Bildungspreis des FWU

aus "Durch den Vorhang", FWU

Der Tatortreiniger muss sein ganzes Können unter Beweis stellen ... Tatortreiniger Heiko Schotte ist beeindruckt: alle sind so nett in dieser Unternehmensberatungsfirma. Nur – was soll die eingebaute Uhr auf der Toilette? Schotty gerät mit Geschäftsführer Grimmehein aneinander, der ein geradezu teuflisches Vergnügen daran findet, seine Mitarbeiter an ihre Belastungsgrenze zu treiben. Schotty können dessen Psychotricks nichts anhaben. Oder doch? Hat sein Chef etwa eine Evaluation in Auftrag gegeben? Auf einmal steht Schotti vor der Frage : lieber den Job behalten oder lieber seine Würde? Und wie immer findet Schotti seine ganz eigene Antwort darauf.

"Tatortreiniger - Sind Sie sicher?" erscheint ca. im Mai 2019 als didaktische DVD beim FWU - Institut für Film und Bild.

Screenings und Filmgespräche

Filme müssen gesehen werden, um wirken zu können! Der Deutsche Menschenrechts-Filmpreis unterstützt die Produzent_innen, Regisseur_innen/Autor_innen, Redaktionen und Auftraggeber der Preisträgerfilme dabei, eine möglichst große Verbreitung ihrer Produktionen zu erreichen.

Ein wesentlicher Bestandteil des Deutschen Menschenrechts-Filmpreises ist deshalb eine Tournee der Preisträgerfilme durch Deutschland, Österreich und die Schweiz.
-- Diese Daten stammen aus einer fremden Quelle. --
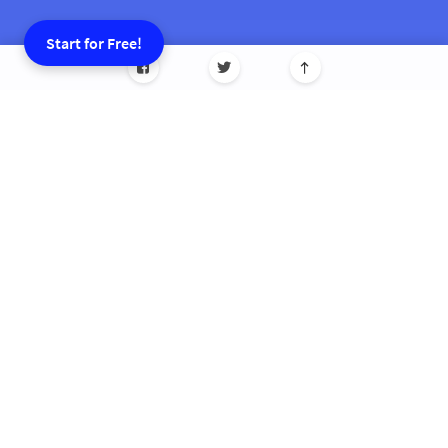
Start for Free!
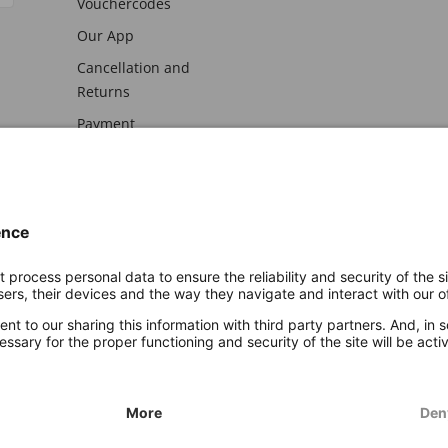
Vouchercodes
Our App
Cancellation and
Returns
Payment
awal
Imprint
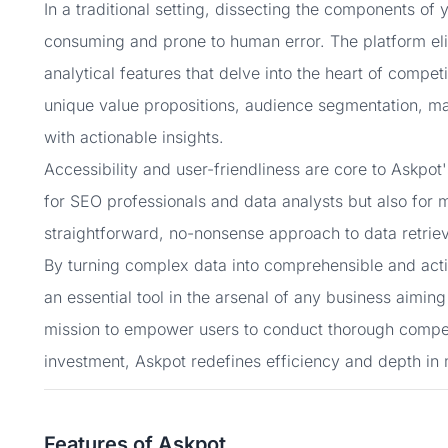
In a traditional setting, dissecting the components of
consuming and prone to human error. The platform eli
analytical features that delve into the heart of competit
unique value propositions, audience segmentation, ma
with actionable insights.
Accessibility and user-friendliness are core to Askpot'
for SEO professionals and data analysts but also for
straightforward, no-nonsense approach to data retriev
By turning complex data into comprehensible and actiona
an essential tool in the arsenal of any business aiming
mission to empower users to conduct thorough competit
investment, Askpot redefines efficiency and depth in
Features of Askpot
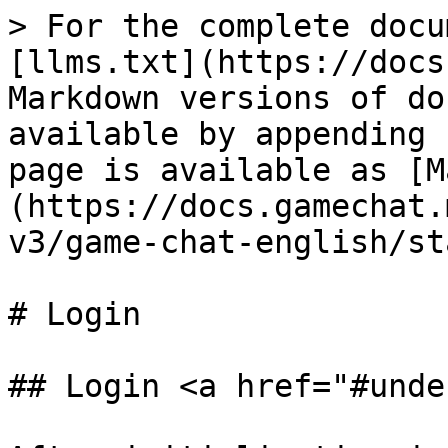
> For the complete docu
[llms.txt](https://docs
Markdown versions of do
available by appending 
page is available as [M
(https://docs.gamechat.
v3/game-chat-english/st
# Login

## Login <a href="#unde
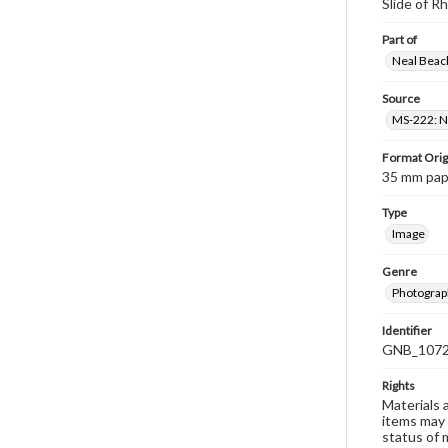
Slide of 
Part of
Neal Beach
Source
MS-222: Ne
Format Orig
35 mm paper
Type
Image
Genre
Photograph
Identifier
GNB_1072
Rights
Materials 
items may 
status of 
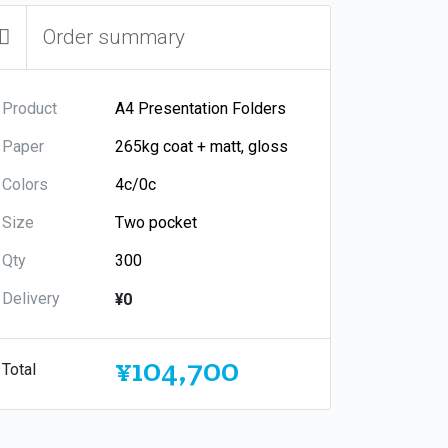
Order summary
Product
Paper
Colors
Size
Qty
Delivery
¥0
¥104,700
Total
Während dieser eigenständigen Screenings und Filmgespräche werden die aktuell geehrten Produktionen in öffentlichen Veranstaltungen gezeigt.

Zudem sind die Regisseur_innen/Autor_innen dieser Filme eingeladen, um mit dem Publikum dieser Screenings über die Filme zu diskutieren. Die Veranstaltungen stehen allen Interessierten offen und sind kostenfrei.

Darüber hinaus unterstützt der Deutsche Menschenrechts-Filmpreis lokale Initiativen dabei, eigene Filmvorführungen mit den nominierten und/oder prämierten Filmen zu organisieren. Dabei muss insbesondere die Rechtesituation beachtet werden. Anfragen dazu sind an: info[at]menschenrechts-filmpreis.de zu richten.

Filmbildung

Foto: Raphael Rohe / pixelio.de

Video-Clips, Kurzfilme oder aufwendige Fernseh- bzw. Kinoproduktionen prägen unsere Welt. Die Kraft dieser Bilder sorgt für eine eigene Wahrnehmungs- und Verarbeitungsdynamik. Kinder und Jugendliche müssen deshalb möglichst früh lernen, mit Inhalten und Wirkungsweise von Filmen umzugehen.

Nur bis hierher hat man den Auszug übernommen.